* TASK SET
#1 Say whether each statement agrees with the tribute to Rahul Roy, answering yes or no and quoting the words from the tribute that decide it: (a) Rahul Roy used short-cuts in his work. (b) He activated a Facebook profile and two blogs. (c) He often used his personal blog to express his tangential streak.
#2 Write out the tribute to Rahul Roy from "Today, I have" up to and including "Rahul the person.", swapping "friend" for "companion".

Thursday, November 19, 2009

Rahul Roy (1963-2009)


Today, I have lost a great boss, colleague, mentor, counsellor and superior.  Rahul Roy was all of that to me.  But above all, he was a great friend.  Tomorrow’s newspapers will most likely carry memoirs about Rahul, the professional accountant.  But this is about Rahul the person.


In the last couple of years that I’ve worked and interacted closely with him, I’ve come to learn a lot, not just about work and technical aspects, but what it means to be “well read”.  His interests varied from accounting and auditing, to science fiction; from contemporary thriller fiction to poetry of the English Romantics; from debating to the latest Bollywood blockbuster movies; from linguistics and literature to diverse culinary and epicurean experiences.  And any conversation with this great man meant that one would hear no less than three of these topics mentioned.


A self-confessed slave to perfection, Rahul would never employ short-cuts; yet, he was the kind of man who used to write instant SMS poetry on his way to office.  His laconic, pithy one-line emails, almost always cynical yet comic, always stood out amidst the plethora of verbal diarrhoea one got to read otherwise.


In the last few months, he realised that he was behind in the digital age, and so activated a Facebook profile and two blogs – one professional (www.proandanti.blogspot.com) and one personal, which he meant to use as a forum to express his tangential streak but sadly, never ever got down to doing so.  As his “Boswell”, it wasn’t uncommon for me to receive requests to update his professional blog at strange times of the day.

* DATASET
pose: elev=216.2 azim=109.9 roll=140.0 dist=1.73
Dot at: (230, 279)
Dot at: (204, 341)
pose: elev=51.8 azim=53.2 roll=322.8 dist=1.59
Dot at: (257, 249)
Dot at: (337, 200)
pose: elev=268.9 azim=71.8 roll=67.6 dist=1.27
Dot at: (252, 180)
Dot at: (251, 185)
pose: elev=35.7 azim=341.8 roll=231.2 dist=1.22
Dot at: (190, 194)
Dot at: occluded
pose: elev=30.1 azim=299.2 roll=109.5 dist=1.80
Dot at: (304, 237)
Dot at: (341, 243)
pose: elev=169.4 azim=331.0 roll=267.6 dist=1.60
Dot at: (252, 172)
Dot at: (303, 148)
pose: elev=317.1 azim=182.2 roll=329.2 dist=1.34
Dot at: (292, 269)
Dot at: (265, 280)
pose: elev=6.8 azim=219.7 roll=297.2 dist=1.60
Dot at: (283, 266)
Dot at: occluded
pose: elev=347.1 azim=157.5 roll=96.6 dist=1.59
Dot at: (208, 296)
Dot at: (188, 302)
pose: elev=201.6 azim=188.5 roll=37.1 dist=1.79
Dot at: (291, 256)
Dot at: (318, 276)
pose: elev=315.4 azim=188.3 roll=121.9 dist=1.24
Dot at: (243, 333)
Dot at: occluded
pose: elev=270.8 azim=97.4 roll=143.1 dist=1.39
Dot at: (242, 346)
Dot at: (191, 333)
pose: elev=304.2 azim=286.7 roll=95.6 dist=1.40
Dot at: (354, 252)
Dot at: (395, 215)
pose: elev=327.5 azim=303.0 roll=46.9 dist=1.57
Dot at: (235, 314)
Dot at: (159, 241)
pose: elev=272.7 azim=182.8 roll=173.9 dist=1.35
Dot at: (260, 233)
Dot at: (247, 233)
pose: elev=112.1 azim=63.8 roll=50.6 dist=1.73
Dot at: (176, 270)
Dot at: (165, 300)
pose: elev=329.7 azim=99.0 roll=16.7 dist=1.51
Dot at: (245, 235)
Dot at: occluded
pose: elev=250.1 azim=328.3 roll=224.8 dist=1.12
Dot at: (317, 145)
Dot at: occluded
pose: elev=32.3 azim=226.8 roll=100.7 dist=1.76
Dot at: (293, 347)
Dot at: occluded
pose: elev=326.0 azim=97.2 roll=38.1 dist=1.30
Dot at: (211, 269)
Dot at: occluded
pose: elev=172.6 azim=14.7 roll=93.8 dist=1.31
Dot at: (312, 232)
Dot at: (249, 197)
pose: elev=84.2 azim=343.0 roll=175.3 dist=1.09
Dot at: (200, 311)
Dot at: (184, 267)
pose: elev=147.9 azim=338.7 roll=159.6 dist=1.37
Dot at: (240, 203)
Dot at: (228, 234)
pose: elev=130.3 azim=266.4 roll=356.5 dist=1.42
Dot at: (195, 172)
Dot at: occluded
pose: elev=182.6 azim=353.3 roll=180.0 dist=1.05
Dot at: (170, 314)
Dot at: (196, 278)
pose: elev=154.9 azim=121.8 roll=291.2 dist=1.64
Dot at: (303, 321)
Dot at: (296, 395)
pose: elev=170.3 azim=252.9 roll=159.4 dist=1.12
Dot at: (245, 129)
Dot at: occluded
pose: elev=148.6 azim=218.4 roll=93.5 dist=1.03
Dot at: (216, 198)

* FULL SOLUTIONS
#1
(a) No: "Rahul would never employ short-cuts"
(b) Yes: "activated a Facebook profile and two blogs"
(c) No: "never ever got down to doing so"

#2
Today, I have lost a great boss, colleague, mentor, counsellor and superior.  Rahul Roy was all of that to me.  But above all, he was a great companion.  Tomorrow’s newspapers will most likely carry memoirs about Rahul, the professional accountant.  But this is about Rahul the person.